# sailing itinerary Turkey-Med coast



## BTalamo (Dec 10, 2007)

A group of 6 adults plans on a first-time bareboat charter in Turkey in June and is looking for advice on itinerary with some historic sites/tavernas etc, but not hot spots and crowds. Also would enjoy quiet coves. What is a good 1 wk itinerary that would capture the winds, not be too hot (ie have wind) out of either Bodrum or Gocek (or Marmaris) I guess. We have not yet selected a charter co. but are looking for a sloop or ketch of about 40 ft. We have 2 experienced skippers on board (Maryland, Mass., Maine coast cruising, 1 trans-Atlantic) and sufficient experienced mates. Thanks, B.T.


----------



## JohnRPollard (Mar 26, 2007)

That's a nice coastline to visit. Plenty of secluded coves, etc, for anchoring. Kusadasi would be a good stop off point for re-provisioning and an easy bus-trip to the well-preserved ruins of ancient Ephesus.

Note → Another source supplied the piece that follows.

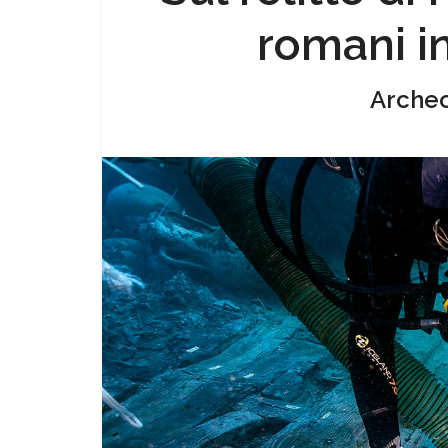
romani i
Arche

The eastern islands of the greek Cyclades and Dodecanese chains are within easy reach of Ionian Turkey. In fact you might tack or gybe around some of them as you work up and down the coast. One difficulty we encountered was that a new cruising permit had to be purchased each time we cleared into one country or the other. This can get expensive and more or less discouraged us from making landfall in one country or the other depending on which permit we had at the time. However, this may no longer be the case and I'm sure a reputable charter company could apprise you of the current regulations.

All the folks we met in Turkey were welcoming and hospitable. It's a nice place to sail.


----------